[cfe-dev] Question on clang design - Why clang doesn't use pooling of Process

Douglas Gregor dgregor at apple.com
Wed Jul 25 09:56:41 PDT 2012


On Jul 25, 2012, at 9:46 AM, David Blaikie <dblaikie at gmail.com> wrote:

> On Wed, Jul 25, 2012 at 4:46 AM, Journeyer J. Joh
> <oosaprogrammer at gmail.com> wrote:
>> Hello, list
>> 
>> I am reading clang source code.
>> And while my reading of it I found that clang as a driver invokes
>> another clang as a worker process to convert a input file to the
>> output file.
>> This method looks weird to me because the driver clang invokes worker
>> clang so many times. It would be the number of input source  file!
>> This means that 1000 C source code compile would invokes clang 1000 +
>> 1 times.
>> 
>> For server programming this kind of work is handled by processpool or
>> threadpool.
>> 
>> Pooling invokes process' or threads only a certain times like 10 times
>> and with this 10 process of threads tasks are handled with no more
>> loading of process load or creating new thread load.
> 
> I'm a little confused. Are you suggesting that if you run "clang a.cpp
> b.cpp -fsyntax-only" (just to ignore linking & other issues) there are
> a total of 3 processes created?

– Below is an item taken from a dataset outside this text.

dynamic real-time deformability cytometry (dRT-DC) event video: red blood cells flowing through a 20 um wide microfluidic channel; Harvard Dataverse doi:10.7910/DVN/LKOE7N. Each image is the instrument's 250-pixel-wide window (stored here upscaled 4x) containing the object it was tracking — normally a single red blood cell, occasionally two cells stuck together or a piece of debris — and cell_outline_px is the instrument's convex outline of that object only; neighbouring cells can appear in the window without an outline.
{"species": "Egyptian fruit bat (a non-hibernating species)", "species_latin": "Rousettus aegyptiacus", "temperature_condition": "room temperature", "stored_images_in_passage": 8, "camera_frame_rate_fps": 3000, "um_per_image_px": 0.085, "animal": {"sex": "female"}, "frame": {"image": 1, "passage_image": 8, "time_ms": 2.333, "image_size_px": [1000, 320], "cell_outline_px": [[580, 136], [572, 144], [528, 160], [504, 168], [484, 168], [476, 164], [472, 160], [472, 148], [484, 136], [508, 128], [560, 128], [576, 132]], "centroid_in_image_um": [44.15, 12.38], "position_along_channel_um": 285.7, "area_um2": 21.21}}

The driver and then two separate
> frontend actions for a.cpp and b.cpp?

Yes, that is correct. There will be one -cc1 process per.

The real question is whether the process startup overhead is a measurable part of compilation time for a realistic source file. IIRC, we looked at this a while ago, and the answer is "no, not measurable", so it wasn't worth changing.